Problem statement
When the line containing "- book [638,848,790,963]" appears in the entries below, begin printing there and stop after the line containing "- teapot [476,324,548,391]"; print each of those lines exactly and no other line.

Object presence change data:
◆ ◆ ◆

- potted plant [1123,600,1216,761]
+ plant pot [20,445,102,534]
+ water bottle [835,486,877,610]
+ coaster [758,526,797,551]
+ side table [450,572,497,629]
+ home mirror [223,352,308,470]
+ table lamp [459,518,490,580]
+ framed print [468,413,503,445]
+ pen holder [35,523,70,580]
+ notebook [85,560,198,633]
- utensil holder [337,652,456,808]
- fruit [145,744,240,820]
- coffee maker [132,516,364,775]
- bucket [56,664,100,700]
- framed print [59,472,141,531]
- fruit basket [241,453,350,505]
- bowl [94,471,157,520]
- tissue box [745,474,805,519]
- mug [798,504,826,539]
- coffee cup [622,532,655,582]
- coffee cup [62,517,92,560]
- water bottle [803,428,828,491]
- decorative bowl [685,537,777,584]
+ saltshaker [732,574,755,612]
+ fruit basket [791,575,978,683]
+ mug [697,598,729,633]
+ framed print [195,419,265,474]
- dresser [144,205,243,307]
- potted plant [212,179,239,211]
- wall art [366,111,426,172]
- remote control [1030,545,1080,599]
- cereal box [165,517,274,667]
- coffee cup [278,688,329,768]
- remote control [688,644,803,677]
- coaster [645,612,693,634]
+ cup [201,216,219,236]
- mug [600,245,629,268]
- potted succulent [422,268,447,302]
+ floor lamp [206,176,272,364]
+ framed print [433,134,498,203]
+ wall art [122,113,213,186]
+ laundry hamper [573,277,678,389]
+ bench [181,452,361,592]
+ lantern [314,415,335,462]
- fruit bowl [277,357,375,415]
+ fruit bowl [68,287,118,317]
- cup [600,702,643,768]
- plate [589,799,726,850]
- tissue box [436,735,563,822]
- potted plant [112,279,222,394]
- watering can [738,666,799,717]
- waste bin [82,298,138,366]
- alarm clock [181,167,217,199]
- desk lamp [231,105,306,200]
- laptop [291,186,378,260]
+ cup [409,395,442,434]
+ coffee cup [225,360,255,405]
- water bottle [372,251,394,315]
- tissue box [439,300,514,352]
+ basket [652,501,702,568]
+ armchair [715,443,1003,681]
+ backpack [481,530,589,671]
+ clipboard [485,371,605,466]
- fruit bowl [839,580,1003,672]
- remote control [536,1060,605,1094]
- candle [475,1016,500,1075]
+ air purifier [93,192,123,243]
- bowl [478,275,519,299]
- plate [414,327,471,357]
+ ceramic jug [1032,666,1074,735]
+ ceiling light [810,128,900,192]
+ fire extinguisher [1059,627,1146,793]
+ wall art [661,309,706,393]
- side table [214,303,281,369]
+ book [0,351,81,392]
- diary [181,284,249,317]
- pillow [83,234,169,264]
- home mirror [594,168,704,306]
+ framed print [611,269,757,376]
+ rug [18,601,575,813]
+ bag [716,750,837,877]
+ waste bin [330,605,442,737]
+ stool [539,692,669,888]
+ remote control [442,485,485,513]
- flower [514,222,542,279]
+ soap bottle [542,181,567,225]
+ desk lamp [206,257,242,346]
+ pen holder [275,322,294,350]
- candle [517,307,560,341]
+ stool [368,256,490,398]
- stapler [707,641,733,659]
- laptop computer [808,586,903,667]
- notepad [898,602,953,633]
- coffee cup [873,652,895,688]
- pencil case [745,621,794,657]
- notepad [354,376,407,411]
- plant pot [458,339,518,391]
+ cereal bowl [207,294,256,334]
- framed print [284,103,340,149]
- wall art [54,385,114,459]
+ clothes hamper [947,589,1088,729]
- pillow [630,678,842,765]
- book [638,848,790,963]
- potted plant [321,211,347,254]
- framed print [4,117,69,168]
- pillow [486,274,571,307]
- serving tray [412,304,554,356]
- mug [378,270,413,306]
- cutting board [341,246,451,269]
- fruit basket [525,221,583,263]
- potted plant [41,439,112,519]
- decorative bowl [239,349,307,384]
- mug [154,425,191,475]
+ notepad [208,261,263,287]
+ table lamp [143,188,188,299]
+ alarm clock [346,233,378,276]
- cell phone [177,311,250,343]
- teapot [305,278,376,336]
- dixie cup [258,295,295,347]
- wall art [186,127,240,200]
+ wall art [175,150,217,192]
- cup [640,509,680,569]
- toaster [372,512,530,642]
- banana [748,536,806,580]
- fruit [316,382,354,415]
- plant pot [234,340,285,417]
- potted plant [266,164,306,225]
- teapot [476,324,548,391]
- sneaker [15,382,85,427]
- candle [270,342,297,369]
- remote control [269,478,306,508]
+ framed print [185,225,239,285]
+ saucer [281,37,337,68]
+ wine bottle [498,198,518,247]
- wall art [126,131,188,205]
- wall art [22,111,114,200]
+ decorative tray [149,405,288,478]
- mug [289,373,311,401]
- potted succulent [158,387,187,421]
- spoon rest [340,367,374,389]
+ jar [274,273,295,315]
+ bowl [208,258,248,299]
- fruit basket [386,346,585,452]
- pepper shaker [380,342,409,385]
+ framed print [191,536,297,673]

◆ ◆ ◆

Solution to this task
- book [638,848,790,963]
- potted plant [321,211,347,254]
- framed print [4,117,69,168]
- pillow [486,274,571,307]
- serving tray [412,304,554,356]
- mug [378,270,413,306]
- cutting board [341,246,451,269]
- fruit basket [525,221,583,263]
- potted plant [41,439,112,519]
- decorative bowl [239,349,307,384]
- mug [154,425,191,475]
+ notepad [208,261,263,287]
+ table lamp [143,188,188,299]
+ alarm clock [346,233,378,276]
- cell phone [177,311,250,343]
- teapot [305,278,376,336]
- dixie cup [258,295,295,347]
- wall art [186,127,240,200]
+ wall art [175,150,217,192]
- cup [640,509,680,569]
- toaster [372,512,530,642]
- banana [748,536,806,580]
- fruit [316,382,354,415]
- plant pot [234,340,285,417]
- potted plant [266,164,306,225]
- teapot [476,324,548,391]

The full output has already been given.